-
Type:
Bug
-
Resolution: Fixed
-
Priority:
Major - P3
-
Affects Version/s: None
-
Component/s: None
-
None
-
Storage Execution
-
Fully Compatible
-
ALL
-
Storage Execution 2026-06-08
-
None
-
None
-
None
-
None
-
None
-
None
-
None
Overview
On a primary-driven index build (PDIB), when the primary steps down the in-memory build on that node is torn down so the node can finish the index as a secondary (the new primary resumes/commits the build). This teardown currently increments the index_builds.failed OTEL counter, even though the build did not fail – it was handed off and will be resumed.
Background
The build is unregistered via ActiveIndexBuilds::unregisterIndexBuild(..., IndexBuildOutcome::kFailure) in the PDIB stepdown cleanup paths. The new primary separately records index_builds.resume.succeeded when it resumes the build, so the old primary recording a failure double-counts and makes normal failover look like an error.
Scope of Work
- src/mongo/db/index_builds/active_index_builds.h – add a neutral IndexBuildOutcome::kToBeResumed outcome.
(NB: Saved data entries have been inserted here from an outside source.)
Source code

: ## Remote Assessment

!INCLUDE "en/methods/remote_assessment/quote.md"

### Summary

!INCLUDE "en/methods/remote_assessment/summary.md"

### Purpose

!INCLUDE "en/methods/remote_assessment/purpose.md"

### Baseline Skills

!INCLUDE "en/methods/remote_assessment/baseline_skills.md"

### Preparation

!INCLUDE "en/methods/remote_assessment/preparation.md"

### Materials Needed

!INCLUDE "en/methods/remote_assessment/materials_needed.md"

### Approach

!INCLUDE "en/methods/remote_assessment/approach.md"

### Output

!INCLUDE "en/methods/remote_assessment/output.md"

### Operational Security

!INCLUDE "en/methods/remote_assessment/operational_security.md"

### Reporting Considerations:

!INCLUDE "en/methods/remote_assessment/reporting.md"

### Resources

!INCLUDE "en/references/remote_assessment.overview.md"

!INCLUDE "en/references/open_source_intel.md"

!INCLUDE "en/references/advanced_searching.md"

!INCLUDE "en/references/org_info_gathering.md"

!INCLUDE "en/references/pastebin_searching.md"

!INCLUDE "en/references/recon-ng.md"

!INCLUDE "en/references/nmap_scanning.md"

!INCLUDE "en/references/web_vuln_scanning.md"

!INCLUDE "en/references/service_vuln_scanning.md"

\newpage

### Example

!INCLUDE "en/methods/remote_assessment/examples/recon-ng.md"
- src/mongo/db/index_builds/active_index_builds.cpp – recordIndexBuildOutcome treats kToBeResumed as a no-op (neither succeeded nor failed; the active gauge is still decremented).
- src/mongo/db/index_builds/index_builds_coordinator.cpp – route the three PDIB stepdown teardown sites (LOGV2 12741700 / 12741701 / 12741702) through kToBeResumed.
Acceptance Criteria
- A PDIB interrupted by stepdown does not increment index_builds.failed on the stepped-down node.
- Genuine aborts, setup failures, and shutdown still record index_builds.failed.
- jstests/noPassthrough/index_builds/index_stepdown_failover.js under PDIB expects the stepped-down primary to record the build as neither succeeded nor failed.
Technical Notes
- The pre-init stepdown path (index_stepdown_before_init.js) fails during _setUpIndexBuild before completeSetup() and still records a failure – out of scope and unchanged.